I’m standing at a sink watching a man smile through a window.
“Ah,” Marissa says behind me.
I turn the water off. “I was looking at the equipment yard.”
“You were looking at Kai.”
“He happens to be in the equipment yard. That’s coincidence, not intent.”
“He’s good with clients. Actually our most requested guide. People love him.”
“I’m sure his monosyllabic communication style is very soothing on the water.”
Marissa leans in the doorframe. The orbicularis oculi are doing the thing. “He’s not monosyllabic. He’s actually really funny. Levi says he’s the funniest person on the river.”
“Levi says that.”
“He does. Odd that Kai didn’t say more than ten words to you on a three-hour trip, which is apparently unprecedented in his guiding career.”
I dry my hands. I fold the towel. I do these things with complete attention to technique.
“Huh,” I say.
“Interesting, right?”
“Huh is not a word that conveys interest. Huh is a verbal placeholder indicating receipt of information.”
“You’re using a lot of words to explain how uninterested you are.”

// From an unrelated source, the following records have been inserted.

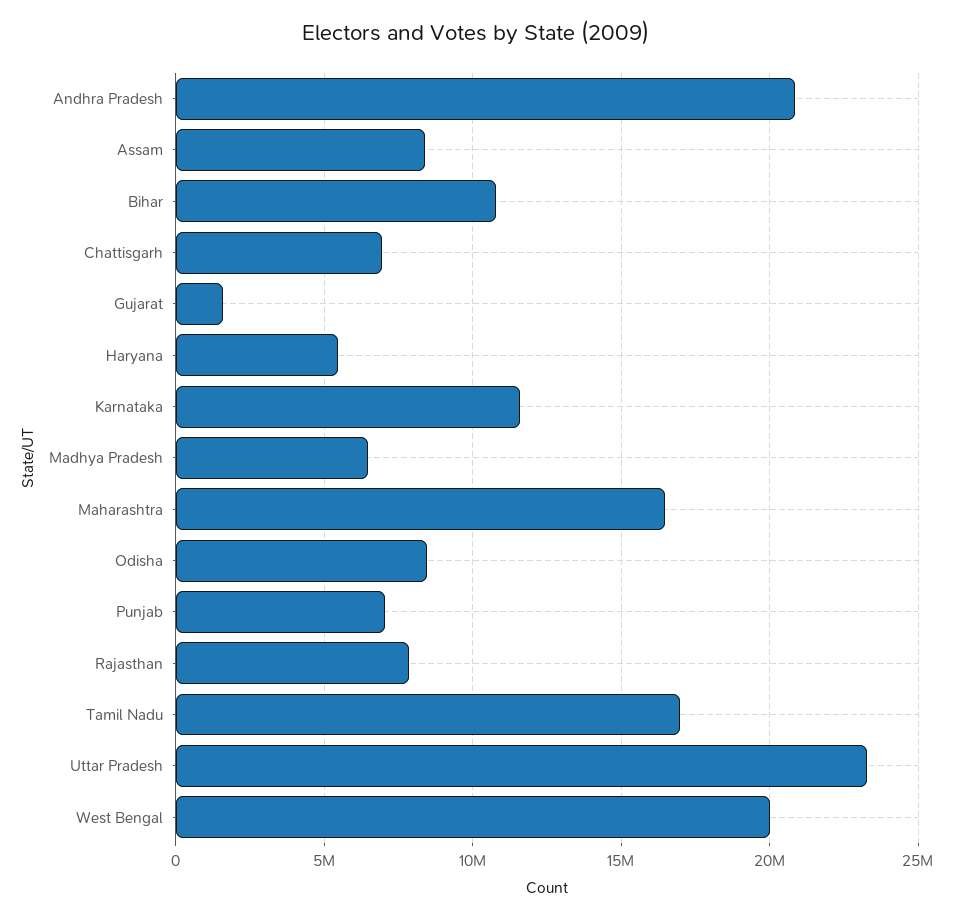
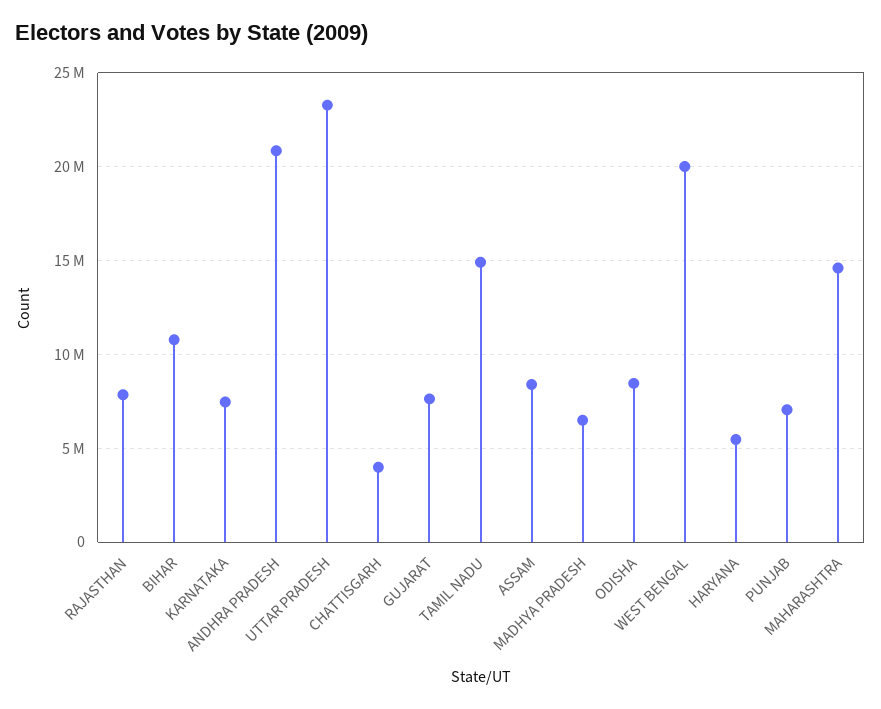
Chattisgarh: 7000000 -> 4000000
Gujarat: 1500000 -> 7500000
Karnataka: 11500000 -> 7500000
Maharashtra: 16500000 -> 14500000
Tamil Nadu: 17000000 -> 15000000

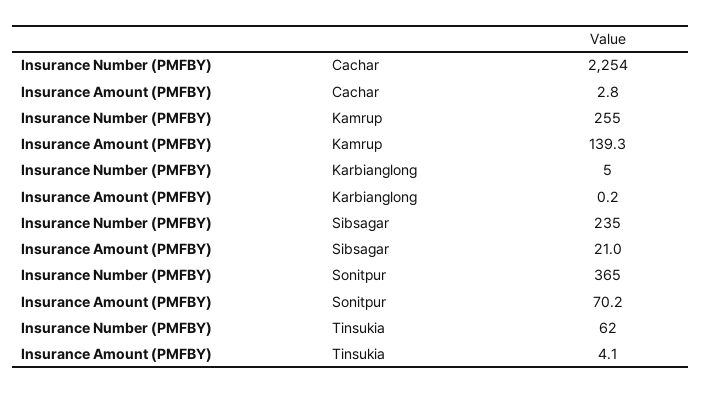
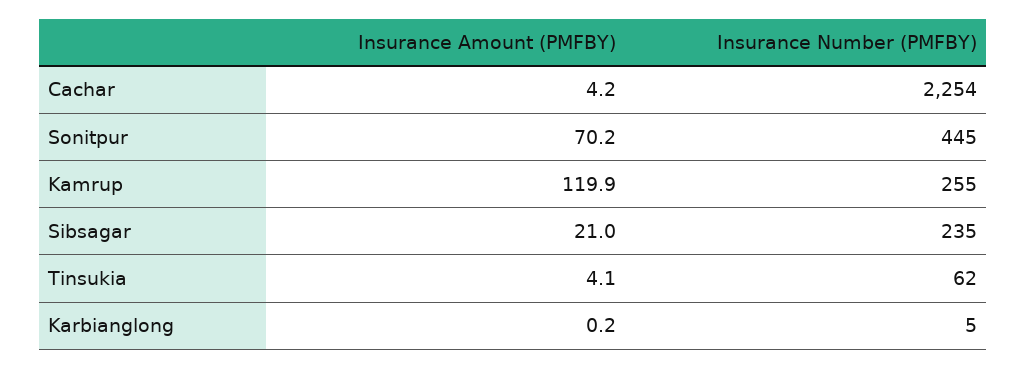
Insurance Amount (PMFBY), Cachar: 2.8 -> 4.2
Insurance Amount (PMFBY), Kamrup: 139.3 -> 119.9
Insurance Number (PMFBY), Sonitpur: 365 -> 445

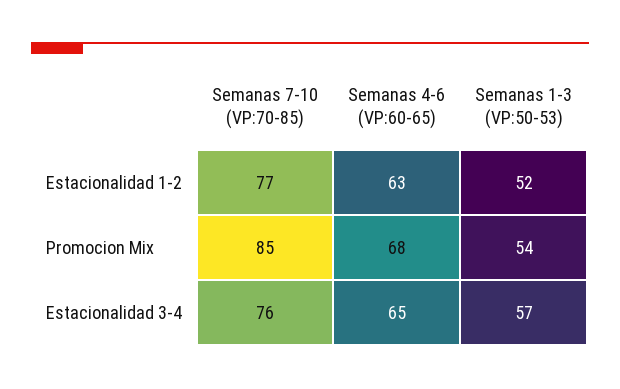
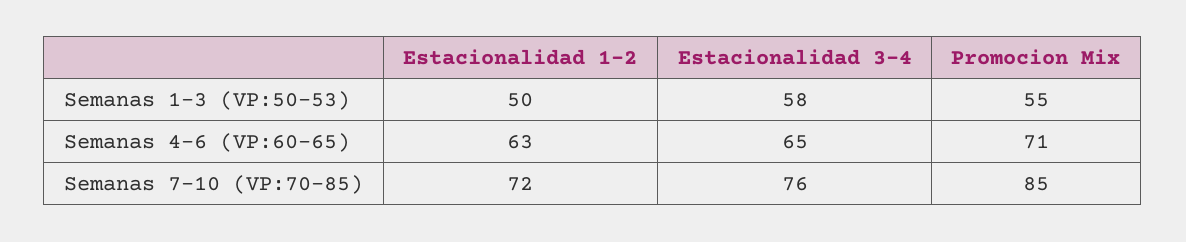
Semanas 7-10 (VP:70-85), Estacionalidad 1-2: 77 -> 72
Semanas 1-3 (VP:50-53), Estacionalidad 1-2: 52 -> 50
Semanas 4-6 (VP:60-65), Promocion Mix: 68 -> 71
Semanas 1-3 (VP:50-53), Promocion Mix: 54 -> 55
Semanas 1-3 (VP:50-53), Estacionalidad 3-4: 57 -> 58

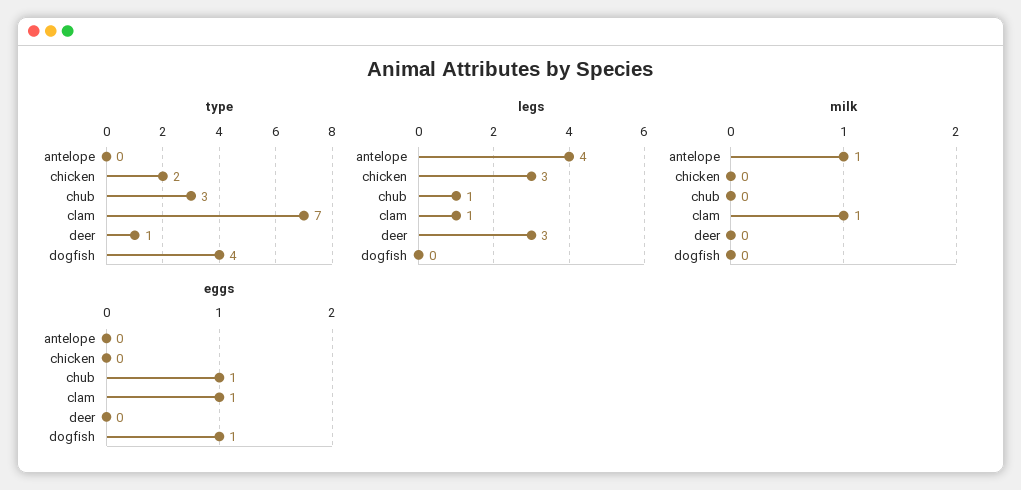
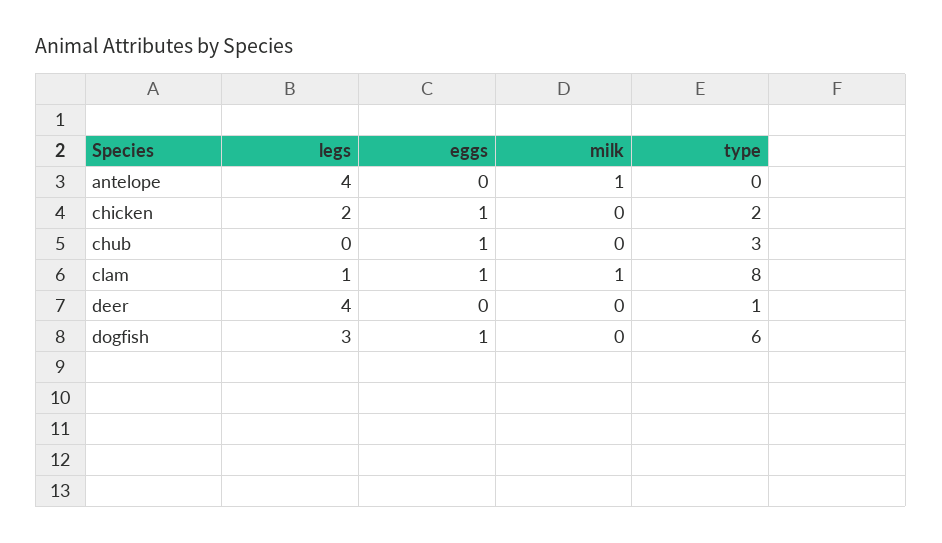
type, clam: 7 -> 8
type, dogfish: 4 -> 6
legs, chicken: 3 -> 2
legs, chub: 1 -> 0
legs, deer: 3 -> 4
legs, dogfish: 0 -> 3
eggs, chicken: 0 -> 1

“I’m a communicator, Marissa. It’s how I operate.”
She smiles. The one with scheming underneath. “We should go to The Burning Tree tonight. Levi wants to grab dinner.”
“Sure.”
“Great. I’ll let him know.”
She leaves. I look through the window one more time. Kai is still talking to the clients. Still easy. Still smiling with the full muscle engagement. The most requested guide on the river. Funny. Warm. A man who speaks in paragraphs to strangers and gave me one-word paddle commands for three hours.
My first impression was wrong. Kai isn’t quiet. He only goes quiet around me.